NPor-mediated MRI and PET imaging in animal models. (a) MRI signal of Gd-NPors in the presence and absence of SDS obtained in vitro by T₁-weighted MRI; (b) representative coronal and axial MRI images of transgenic mice with mammary cancer (FVB/n Tg(MMTV-PyVmT)) at pre-injection and post-injection of 0.15 mL Gd-NPors (Gd dose = 0.015 mmol/kg); red arrows point to the tumor site; (c) PET image of nude mice bearing SKOV3 ovarian cancer xenografts at 4, 8, 16, 24, and 48 h post-injection of ⁶⁴Cu-NPors (150–200 µL, ⁶⁴Cu dose = 0.6–0.8 mCi); white arrows point to the tumor site; (d) 3D coronal MRI images of nude mice bearing A549 lung cancer xenografts at 4 or 24 h post-injection with 0.15 mL of ⁶⁴Cu and Gd dual-labeled NPors (150–200 µL, ⁶⁴Cu dose = 0.6–0.8 mCi, Gd dose = 0.015 mmol/kg); white arrows point to the tumor site; (e) PET-MRI images of tumor slices of nude mice bearing A549 lung cancer xenografts at 4 or 24 h post-injection of dual-labeled NPors; white arrows point to the necrotic area in the center of the tumor.
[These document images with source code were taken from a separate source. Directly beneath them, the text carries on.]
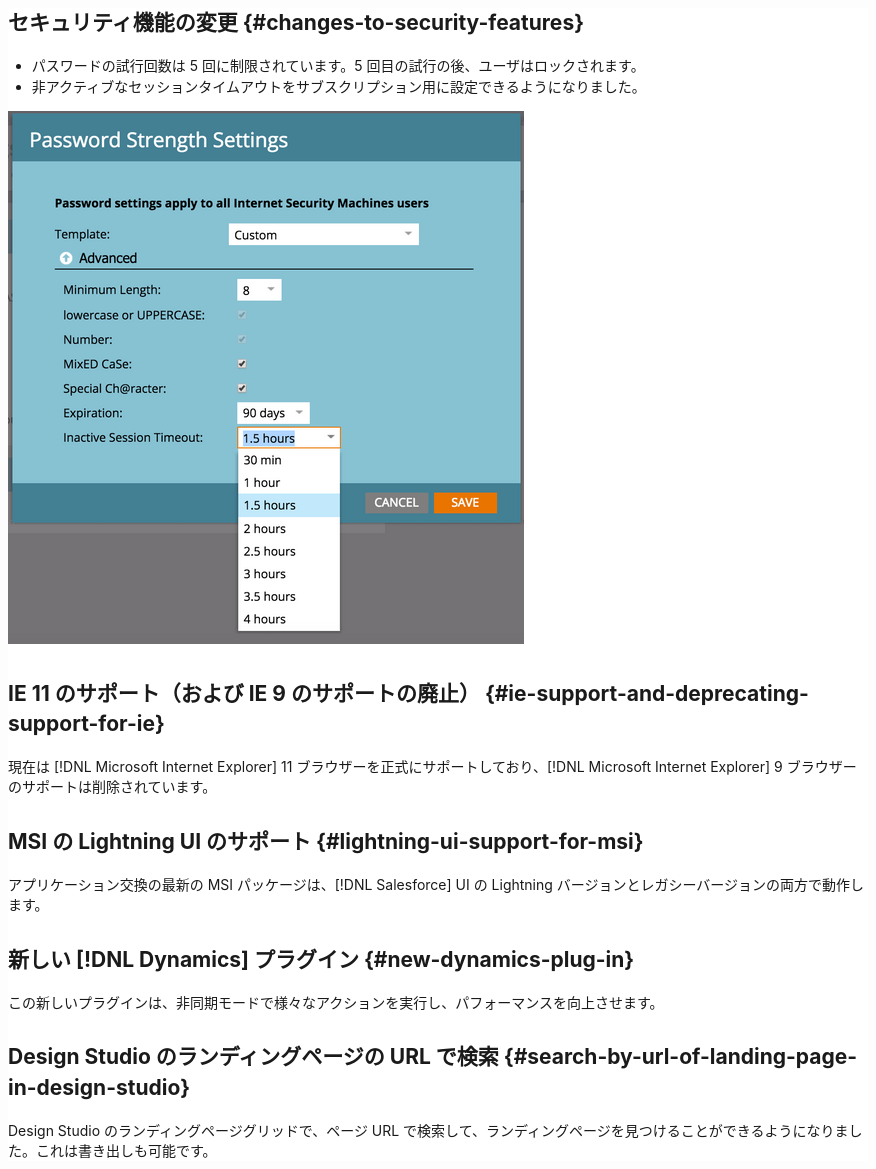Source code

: ## セキュリティ機能の変更 {#changes-to-security-features}

* パスワードの試行回数は 5 回に制限されています。5 回目の試行の後、ユーザはロックされます。
* 非アクティブなセッションタイムアウトをサブスクリプション用に設定できるようになりました。

![](assets/image2015-10-1-15-3a54-3a4.png)

## IE 11 のサポート（および IE 9 のサポートの廃止） {#ie-support-and-deprecating-support-for-ie}

現在は [!DNL Microsoft Internet Explorer] 11 ブラウザーを正式にサポートしており、[!DNL Microsoft Internet Explorer] 9 ブラウザーのサポートは削除されています。

## MSI の Lightning UI のサポート {#lightning-ui-support-for-msi}

アプリケーション交換の最新の MSI パッケージは、[!DNL Salesforce] UI の Lightning バージョンとレガシーバージョンの両方で動作します。

## 新しい [!DNL Dynamics] プラグイン {#new-dynamics-plug-in}

この新しいプラグインは、非同期モードで様々なアクションを実行し、パフォーマンスを向上させます。

## Design Studio のランディングページの URL で検索 {#search-by-url-of-landing-page-in-design-studio}

Design Studio のランディングページグリッドで、ページ URL で検索して、ランディングページを見つけることができるようになりました。これは書き出しも可能です。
Reproduced from Reference [50] with permission from Nature Communications, 2014.

Figure 15

Imaging-guided drug delivery of NP-AAG in both mouse models bearing (a) subcutaneous and (b) orthotopic PC3 xenograft. In vivo and ex vivo white light (WL) and NIRF imaging of nude mice bearing subcutaneous PC3 xenograft (a) or orthotopic PC3 xenograft (b) 72 h post-injection of NP-AAG. Arrows: tumor site. (c) Analysis of NIRF imaging on each tumor and organs after normalization to the fluorescence of muscle. Reproduced from Reference [52] (Theranostics 06: 1324 image No. 006, open access policy).

Figure 16

In vivo therapeutic response to PPNs-mediated chemotherapy combined with phototherapy. (A) In vivo antitumor efficacy after the intravenous treatment of various DOX formulations combined with PPNs-mediated phototherapy (n = 6). The SKOV3 tumor-bearing mice were intravenously injected with PBS (control), free DOX (2.5 mg/kg), PPNs (2 mg/kg calculated on porphyrin), and PPNs–DOX (PPNs 2 mg/kg, DOX 2.5 mg/kg) on day 0, 5, 10, and 15, followed by various light irradiations for 2 min on tumors, 24 h post-injection. (B) Kaplan–Meier survival curves of SKOV3 tumor-bearing mice treated with the above indicated conditions, where tumor volume reached 500 mm³ and was considered as the end point of survival data. (C) Photographs showing therapeutic response to PPNs-mediated phototherapy with irradiation at 0.5 W/cm² for 2 min and 1.25 W/cm² for 2 min, respectively. (D) H&E staining of tumor sections collected from control mice and PPNs-injected (2 mg/kg) and variously irradiated mice (0.5 W for 2 min and 1.25 W for 2 min, respectively), 24 h post-injection. Reproduced from Reference [54] (Theranostics 07:3901 image No. 005, open access policy).